Reading passage.
* * * * * * *

Ina Ganguli, Assistant Professor at the University of Massachusetts Amherst and SITE Affiliated Researcher, is the winner of this year’s Russian National Award in Applied Economics.

The prestigious Russian National Award in Applied Economics was established in 2009. It is given once every two years for outstanding published papers on the Russian economy at the country, industry, regional, or company level. The main purpose of the award is to identify works of high importance to the development of academic research and economics education in Russia, as well as to the increased efficiency of the Russian economy and economic policy. 

This year’s winner, Ina Ganguli, has been part of SITE’s affiliated faculty since 2015. She is an Assistant Professor of Economics at the University of Massachusetts Amherst and a core Faculty Member of the UMass Computational Social Science Institute. She was awarded the prize for her outstanding articles devoted to analysing the productivity of Russian scientists in the 1990s, as well as their decisions on emigration and the impact of emigration on the diffusion of Russian science in the United States.

* * * * * * *

Records for processing.
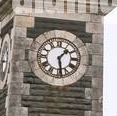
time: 1:28
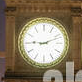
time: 9:11
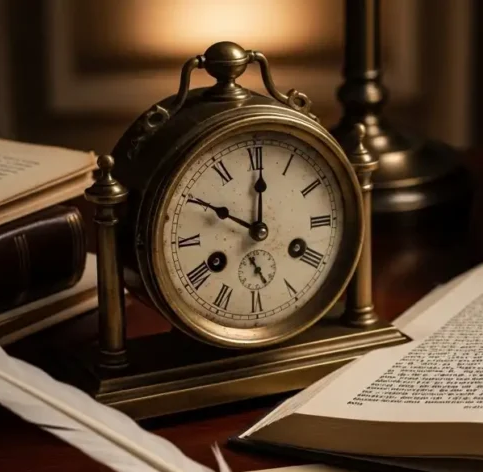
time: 10:00
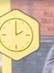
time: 2:00
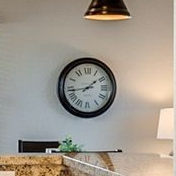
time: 1:43
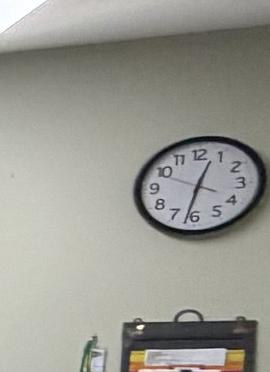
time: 12:32
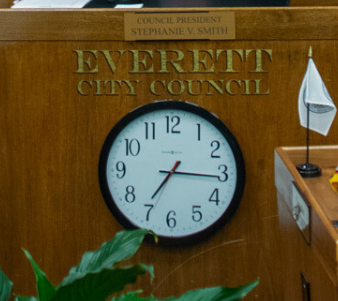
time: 7:15
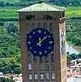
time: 12:08
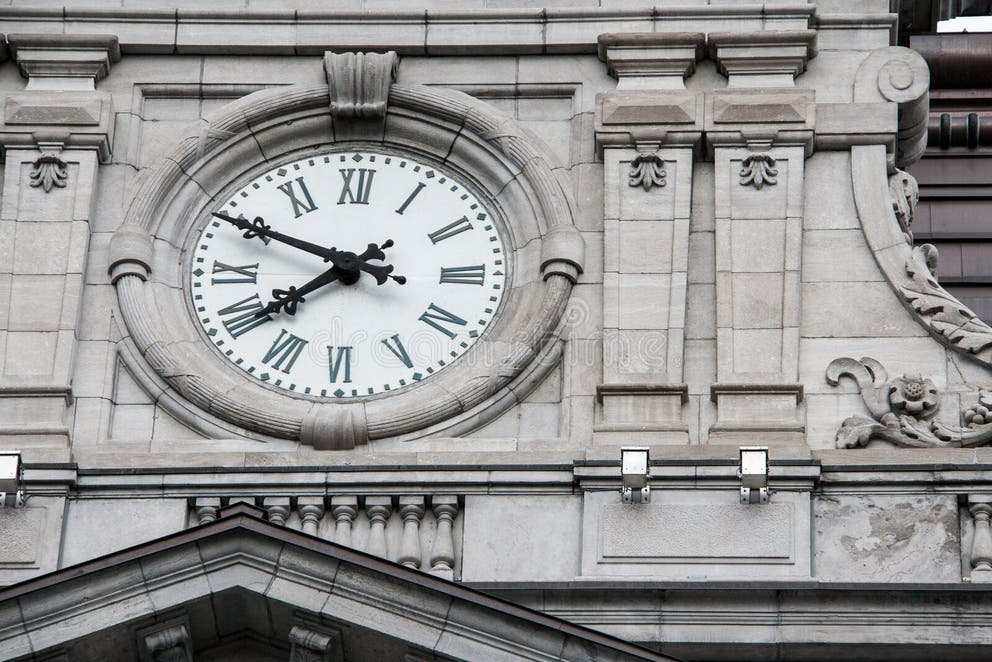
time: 7:49
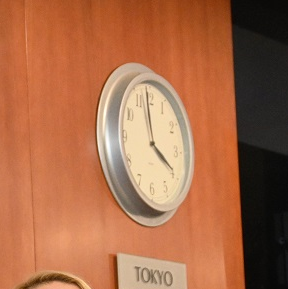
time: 3:58
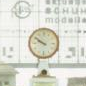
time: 9:50
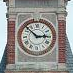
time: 2:52
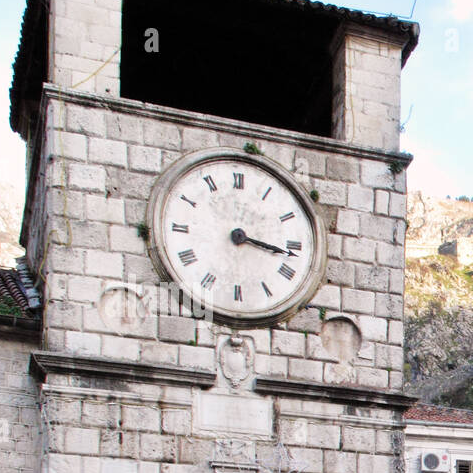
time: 3:16
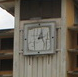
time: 12:24
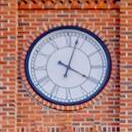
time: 4:02
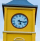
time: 5:16
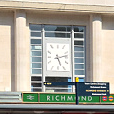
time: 5:13
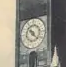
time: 10:22
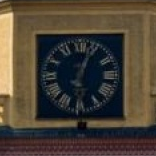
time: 6:03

* * * * * * *

Task set.
a. Answer these questions about the award announcement:
(i) In what year was the Russian National Award in Applied Economics established?
(ii) How often is the award given?
(iii) Since what year has Ina Ganguli been part of SITE's affiliated faculty?
b. Rewrite all the clock entries, swapping "time" for "reading" and keeping everything else the same. Leave the pictures out.
The award announcement and the clock entries come from two unrelated sources.

Answers for the exercise.
a.
(i) 2009
(ii) Once every two years
(iii) 2015

b.
reading: 1:28
reading: 9:11
reading: 10:00
reading: 2:00
reading: 1:43
reading: 12:32
reading: 7:15
reading: 12:08
reading: 7:49
reading: 3:58
reading: 9:50
reading: 2:52
reading: 3:16
reading: 12:24
reading: 4:02
reading: 5:16
reading: 5:13
reading: 10:22
reading: 6:03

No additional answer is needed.